> **WORK REQUIRED**
Your output must be the line containing "X457200Y180340D03*" followed by every later line in the entries below, all copied exactly.

> **Data items**
━━━━━━━━
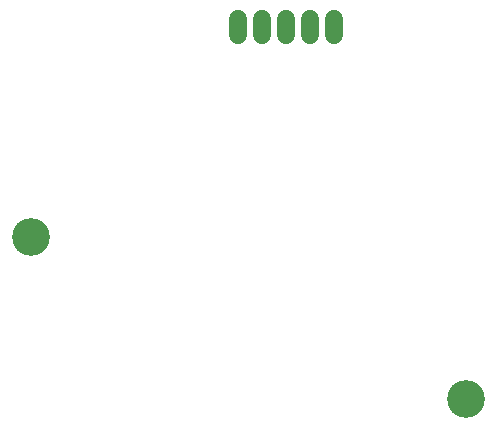
<source format=gbr>
G04 EAGLE Gerber RS-274X export*
G75*
%MOMM*%
%FSLAX34Y34*%
%LPD*%
%INSoldermask Bottom*%
%IPPOS*%
%AMOC8*
5,1,8,0,0,1.08239X$1,22.5*%
G01*
%ADD10C,1.524000*%
%ADD11C,3.203200*%


D10*
X345440Y501904D02*
X345440Y488696D01*
X325120Y488696D02*
X325120Y501904D01*
X304800Y501904D02*
X304800Y488696D01*
X284480Y488696D02*
X284480Y501904D01*
X264160Y501904D02*
X264160Y488696D01*
D11*
X457200Y180340D03*
X88900Y317500D03*
M02*

</source>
━━━━━━━━
> **RESPONSE**
X457200Y180340D03*
X88900Y317500D03*
M02*

</source>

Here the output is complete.